Le lundi 9 mai 2011 à 18h30, Georges Didi-Huberman a donné une conférence publique à l'Université de Liège (salle du TURLg). L'invitation avait été lancée par le collectif de jeunes chercheurs en sciences humaines INTERSECTION dans le cadre du colloque « Images fixes / Images en mouvement ».
Georges Didi-Huberman est né en 1953. Philosophe et historien de l'art, il enseigne actuellement à l'École des hautes études en sciences sociales de Paris. Avec plus d'une trentaine de livres publiés depuis 1982, il est aujourd'hui l'un des théoriciens les plus actifs dans le paysage contemporain des recherches sur l'image. La conférence proposée à Liège concernait le « musée imaginaire » de Malraux. Elle s'inscrit dans le sillage des recherches menées par Didi-Huberman sur l'atlas d'images Mnemosyne de l'historien de l'art Aby Warburg (1866-1929).
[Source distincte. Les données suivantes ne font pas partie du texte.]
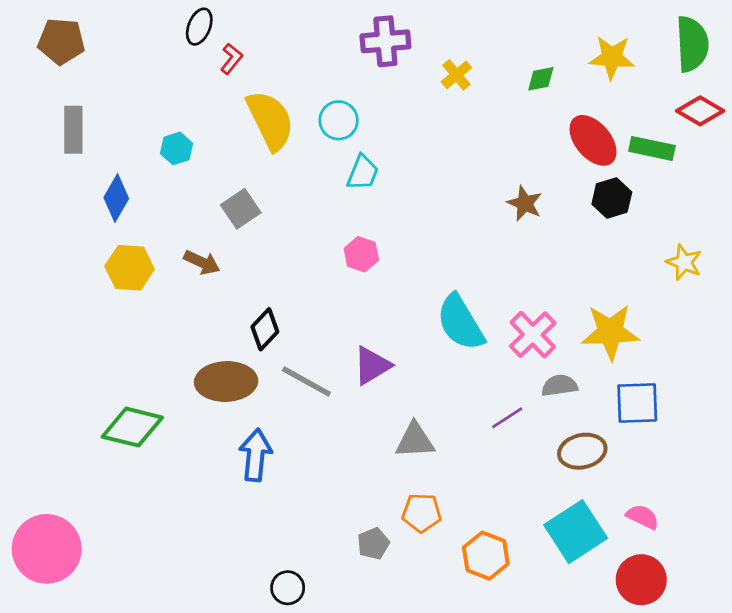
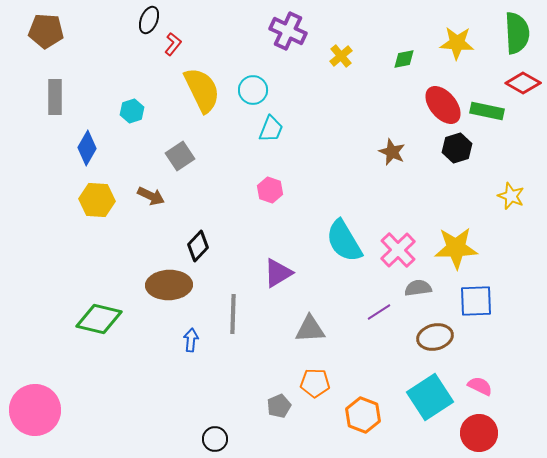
purple cross: (385, 41) -> (288, 31), turned 30
gray line: (306, 382) -> (233, 314), moved, turned 63
blue arrow: (256, 455) -> (191, 340), size x0.6

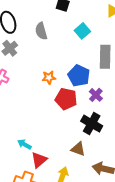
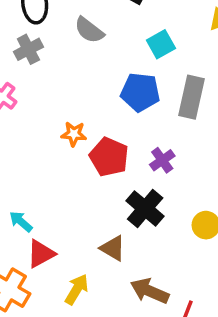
gray semicircle: (41, 31) -> (89, 30), turned -48
blue pentagon: (79, 76) -> (140, 92), moved, turned -30
orange star: (49, 78) -> (74, 134), moved

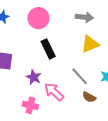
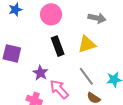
yellow triangle: (90, 44) -> (87, 44), moved

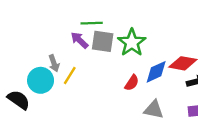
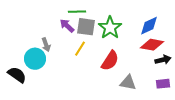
blue diamond: (156, 72) -> (149, 26), moved
yellow line: (70, 75) -> (80, 49), moved
red semicircle: (132, 83) -> (110, 61), size x1.5

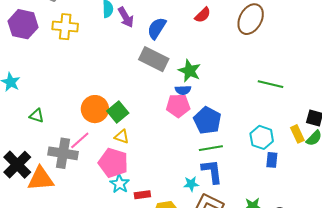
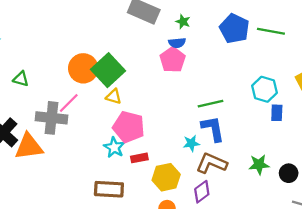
green star: (190, 71) -> (183, 22), size x0.6
pink pentagon: (178, 106) -> (173, 60), turned -30
green square: (118, 112) -> (108, 70), size x1.4
blue pentagon: (207, 120) -> (234, 29), moved
pink pentagon: (113, 163) -> (129, 127), moved

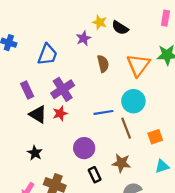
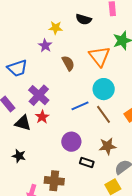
black semicircle: (120, 28) -> (84, 19), moved
blue trapezoid: (47, 54) -> (17, 68), turned 65
black star: (35, 153) -> (19, 156), moved
black rectangle: (95, 175) -> (87, 163), turned -32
Thème du colloque : Images fixes - Images en mouvement
Dans le domaine de la théorie de l'image (que celle-ci soit matérielle, imaginaire, animée, littéraire, onirique,..), il apparaît que la réflexion la plus actuelle porte volontiers sur le lien de l'image au mouvement. D'un point de vue philosophique, l'analyse deleuzienne de l'œuvre de Bergson a ouvert le champ à toute une série de lectures renouvelées des arts visuels. Et depuis quelques décennies, les théoriciens de l'image attribuent à la question du mouvement une attention méritée. Pas d'esthétique sans « esthésique », affirme Didi-Huberman – montrant par ailleurs que cette préoccupation nouvelle ne reflète pas un changement propre à notre culture contemporaine. De tous temps, l'image n'a cessé de vouloir créer ou recréer du mouvement. Beaucoup d'images fonctionnent sur le mode de la série, tirant leur sens de la constellation qu'elles forment avec d'autres images. Aussi, le cinéma s'est-il naturellement constitué en paradigme de l'image en mouvement. Mais les processus de « montage » appartiennent-ils pour autant au seul medium cinématographique ? Sans vouloir attribuer définitivement le caractère « fixe » ou « mouvant » à l'image, il nous importera ici de proposer un modèle nuancé, capable de décrire concrètement la « rythmique » inhérente aux objets du champ visuel. Depuis les domaines de recherche variés qui nous occupent, et en repartant des cas concrets et particuliers qui attisent notre curiosité, on essaiera d'apporter notre contribution à une science culturelle transdisciplinaire de l'image, convaincus que seule une vision transversale des médias permettra de saisir l'image dans sa complexité.
Face au problème du rapport de l'image au mouvement, et face à l'ambiguïté qu'il soulève, ne doit-on pas inventer de nouveaux concepts ? On pourra parler d'une « immobilité vive » de l'image, d'une « alternance rythmique », d'un « mouvement arrêté » ou encore d'une « dynamique de l'intervalle ». On repensera à la métaphore du papillon qui, à raison d'une parenté étymologique, convient si bien à l'image (Imago). Barthes disait de l'image photographique qu'elle est fixe comme un papillon épinglé, empêché de voler et mis sous verre. De son côté, Didi-Huberman rappelait d'Aby Warburg que dans sa folie il parlait aux papillons – car précisément il avait compris que l'image est volatile, mouvante. Peut-être doit-on la laisser être à la fois fixe et mouvante – et tenter de saisir au mieux les solutions rythmiques qui sont les siennes.